Publicidade

Estado de Minas ENTREVISTA

Toda mulher precisa ser feminista?

Cientista social com doutorado sobre a imagem da mulher diz que o feminismo chegou ao seu limite. Para ela, a igualdade entre os sexos deve ser alcançada sem radicalismos


postado em 07/06/2019 10:09 / atualizado em 11/06/2019 15:55

(foto: Violeta Andrada)
(foto: Violeta Andrada)
  
QUEM É

ISABELLE ANCHIETA
40 ANOS
ORIGEM:Belo Horizonte, MG
FORMAÇÃO:Doutora em sociologia pela Universidade de São Paulo (USP), mestre em comunicação pela UFMG, jornalista pela PUC Minas. Premiada como Jovem Socióloga pela Associação Internacional de Sociologia - ISA/Unesco. Recebeu também o prêmio Rumos Itaú Cultural como professora de jornalismo cultural.
CARREIRA:Autora do livro Imagens da Mulher no Ocidente Moderno, que será lançado este ano pela Edusp. Professora da PUC Minas. Lecionou também na Newton Paiva, em Belo Horizonte, e na Universidade Mackenzie, em São Paulo. Foi apresentadora da Rede Globo Divinópolis. Colunista do jornal O Estado de S. Paulo. Também contribui com as revistas Mente & Cérebro e Sociologia.

A imagem da mulher, da Idade Média aos dias atuais, inspirou a tese de doutorado da socióloga Isabelle Anchieta. Concluído na Universidade de São Paulo (USP), o resultado da pesquisa estará no livro Imagens da Mulher no Ocidente Moderno, que será lançado este ano pela Edusp.  Apesar de se dedicar a estudos sobre o feminismo, Isabelle Anchieta não se declara feminista. Ela acredita que, para avançar na busca da igualdade e enfrentar questões urgentes como a violência contra a mulher, é preciso dar um próximo passo. Sem deixar de reconhecer as conquistas que o movimento trouxe para a sociedade ocidental, ela tem uma visão que motiva debates acalorados: acredita que o feminismo tem limitações porque fecha a discussão em um grupo identitário, quando a questão deveria ser ampliada para toda a sociedade. Para a socióloga, movimentos defendidos por vozes pós-modernas, não são necessariamente feministas: “O termo se transformou em um guarda-chuva, passou a nomear qualquer luta por liberdade, igualdade ou autodeterminação da mulher.” Mas Isabelle é otimista. E para isso ela se apoia na própria história das mulheres, que sempre conseguiram reverter situações desfavoráveis a seu favor. “O  avanço da mulher é um movimento sem volta, está ligado à prosperidade humana.”

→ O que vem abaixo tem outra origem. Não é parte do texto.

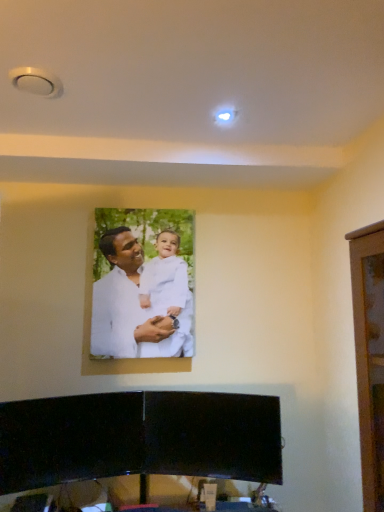
The width and height of the screenshot is (384, 512). I want to click on white matte portrait at center, so [134, 305].

What is the approximate height of white matte portrait at center?

white matte portrait at center is 75.37 centimeters tall.

Describe the element at coordinates (134, 305) in the screenshot. Image resolution: width=384 pixels, height=512 pixels. I see `white matte portrait at center` at that location.

The image size is (384, 512). Identify the location of white matte portrait at center. (134, 305).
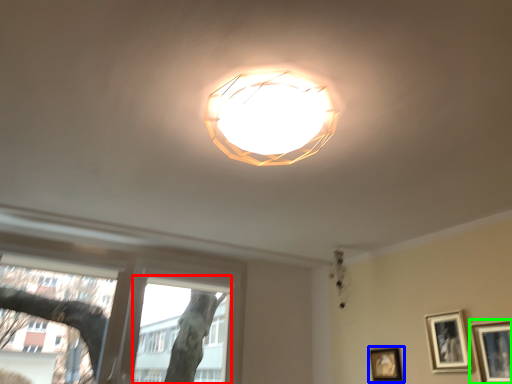
Question: Considering the real-world distances, which object is closest to bay window (highlighted by a red box)? picture frame (highlighted by a blue box) or picture frame (highlighted by a green box).

Choices:
 (A) picture frame
 (B) picture frame

Answer: (A)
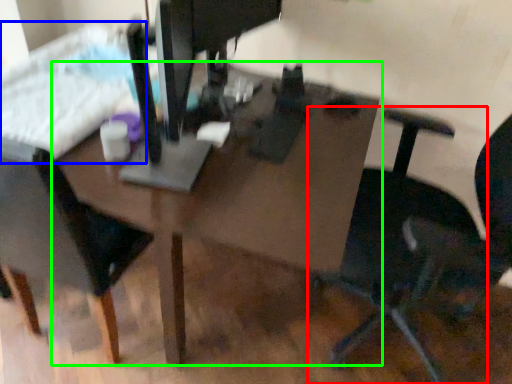
Question: Based on their relative distances, which object is farther from chair (highlighted by a red box)? Choose from bed (highlighted by a blue box) and table (highlighted by a green box).

Choices:
 (A) bed
 (B) table

Answer: (A)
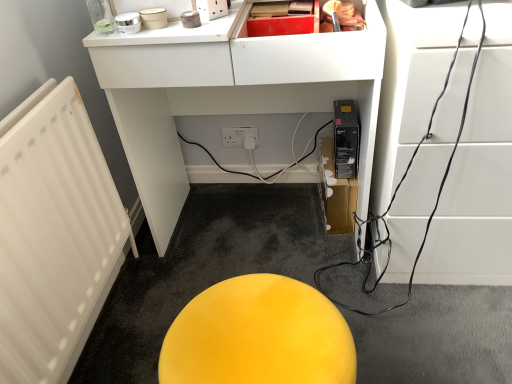
Question: Would you say yellow matte stool at center, which appears as the second furniture when viewed from the right, is part of matte black computer tower at lower center, the 3th furniture from the right,'s contents?

Choices:
 (A) yes
 (B) no

Answer: (B)

Question: Is matte black computer tower at lower center, the 3th furniture from the right, closer to the viewer compared to yellow matte stool at center, which appears as the second furniture when viewed from the right?

Choices:
 (A) no
 (B) yes

Answer: (A)

Question: Is matte black computer tower at lower center, which is the first furniture from left to right, oriented away from yellow matte stool at center, which is counted as the second furniture, starting from the left?

Choices:
 (A) no
 (B) yes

ENCONTRO – O livro O Segundo Sexo, de Simone de Beauvoir, um marco para o pensamento sobre a questão feminina, completa 70 anos em 2019. Como você vê o feminismo como caminho para uma sociedade menos violenta e mais justa?

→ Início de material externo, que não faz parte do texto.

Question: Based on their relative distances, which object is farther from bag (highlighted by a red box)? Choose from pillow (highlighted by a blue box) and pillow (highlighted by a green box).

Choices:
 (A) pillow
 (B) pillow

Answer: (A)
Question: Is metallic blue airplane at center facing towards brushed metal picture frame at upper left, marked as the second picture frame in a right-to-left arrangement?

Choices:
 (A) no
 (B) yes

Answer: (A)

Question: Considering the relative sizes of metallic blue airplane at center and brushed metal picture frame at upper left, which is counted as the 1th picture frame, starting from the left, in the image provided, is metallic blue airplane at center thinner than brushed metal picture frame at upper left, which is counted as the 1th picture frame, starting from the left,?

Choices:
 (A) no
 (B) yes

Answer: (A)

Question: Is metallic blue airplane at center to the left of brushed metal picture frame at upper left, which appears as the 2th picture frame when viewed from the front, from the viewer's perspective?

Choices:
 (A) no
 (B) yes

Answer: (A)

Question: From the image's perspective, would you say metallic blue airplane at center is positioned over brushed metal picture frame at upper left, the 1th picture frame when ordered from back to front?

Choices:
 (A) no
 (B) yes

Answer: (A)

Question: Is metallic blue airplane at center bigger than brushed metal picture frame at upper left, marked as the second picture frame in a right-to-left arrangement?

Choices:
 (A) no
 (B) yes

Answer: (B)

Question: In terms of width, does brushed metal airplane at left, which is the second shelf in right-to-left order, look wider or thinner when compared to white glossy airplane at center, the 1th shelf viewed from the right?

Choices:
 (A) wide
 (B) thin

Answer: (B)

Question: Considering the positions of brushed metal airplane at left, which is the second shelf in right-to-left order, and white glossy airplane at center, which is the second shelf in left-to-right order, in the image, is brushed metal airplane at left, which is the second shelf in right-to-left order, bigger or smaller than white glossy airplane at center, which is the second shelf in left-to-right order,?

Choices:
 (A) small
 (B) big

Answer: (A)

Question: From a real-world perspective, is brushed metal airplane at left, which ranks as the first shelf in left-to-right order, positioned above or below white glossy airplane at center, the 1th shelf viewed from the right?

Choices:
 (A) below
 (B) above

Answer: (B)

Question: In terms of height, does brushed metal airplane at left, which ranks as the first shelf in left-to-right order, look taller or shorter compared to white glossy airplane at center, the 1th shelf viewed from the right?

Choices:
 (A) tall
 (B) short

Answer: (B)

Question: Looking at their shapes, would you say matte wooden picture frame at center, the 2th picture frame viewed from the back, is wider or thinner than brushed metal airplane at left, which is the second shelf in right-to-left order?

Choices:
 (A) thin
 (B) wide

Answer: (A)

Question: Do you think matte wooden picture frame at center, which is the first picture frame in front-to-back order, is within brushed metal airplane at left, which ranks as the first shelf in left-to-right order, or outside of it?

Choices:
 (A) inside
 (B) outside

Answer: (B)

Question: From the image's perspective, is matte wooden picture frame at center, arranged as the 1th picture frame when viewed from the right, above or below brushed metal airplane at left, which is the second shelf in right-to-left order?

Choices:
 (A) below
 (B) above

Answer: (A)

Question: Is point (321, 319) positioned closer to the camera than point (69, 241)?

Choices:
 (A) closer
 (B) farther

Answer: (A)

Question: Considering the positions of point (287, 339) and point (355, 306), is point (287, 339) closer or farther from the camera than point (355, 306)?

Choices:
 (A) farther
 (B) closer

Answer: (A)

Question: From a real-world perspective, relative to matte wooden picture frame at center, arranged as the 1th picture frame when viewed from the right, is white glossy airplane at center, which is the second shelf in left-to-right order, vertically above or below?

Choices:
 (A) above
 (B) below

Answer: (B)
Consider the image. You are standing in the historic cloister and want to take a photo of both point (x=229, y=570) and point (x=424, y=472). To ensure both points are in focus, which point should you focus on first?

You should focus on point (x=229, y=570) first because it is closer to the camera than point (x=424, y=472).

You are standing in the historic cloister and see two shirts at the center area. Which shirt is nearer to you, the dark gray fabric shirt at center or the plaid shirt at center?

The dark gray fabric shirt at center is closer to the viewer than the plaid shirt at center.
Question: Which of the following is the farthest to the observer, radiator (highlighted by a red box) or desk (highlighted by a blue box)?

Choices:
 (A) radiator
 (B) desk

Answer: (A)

ISABELLE ANCHIETA – O feminismo tem contribuições muito importantes, mas acredito que precisamos dar um próximo passo para alcançar a igualdade que as feministas desejam. Acredito em outra posição, em um pós-feminismo. Prefiro pensar a questão da mulher sob a perspectiva de um novo humanismo. Assim, as possibilidades para chegar onde desejamos são ampliadas. A questão de fundo do feminismo é desconstruir a ideia da mulher criada historicamente. É mostrar que, no fundo, isso está muito mais ligado a uma construção social do que à natureza feminina. Quando a Simone de Beauvoir fala em seu livro que ninguém nasce mulher, mas torna-se, o objetivo é mostrar que o que importa são os seres humanos e não esses construtos culturais. Ela se tornou uma feminista mais tarde, dada a necessidade que percebia politicamente de ocupar um lugar. Mas, Simone de Beauvoir era sobretudo uma humanista.
O lugar de defesa da mulher não é de esquerda ou de direita. A questão da mulher é para a prosperidade de toda a sociedade(foto: Violeta Andrada)
O lugar de defesa da mulher não é de esquerda ou de direita. A questão da mulher é para a prosperidade de toda a sociedade (foto: Violeta Andrada)
  
Como podemos entender o pós-feminismo?
Como a superação de um lugar marcado. O feminismo lutou tanto tempo para desconstruir o feminino que acabou reforçando-o de alguma forma. Quando marca a posição da mulher, é uma contradição. O que buscamos é uma equidade. Ser mulher não é demérito e nem mérito, é uma questão da sexualidade humana e não diz de tudo o que sou. Tem uma frase muito bonita da Judith Butler (filósofa norte-americana) que diz o seguinte: “Ser mulher não é tudo que alguém é.” Ser homem ou mulher não diz nada sobre uma pessoa no sentido de que não existem duas mulheres iguais, não existem dois homens iguais. O sexo não diz da trajetória de cada um. Por isso o pós-feminismo.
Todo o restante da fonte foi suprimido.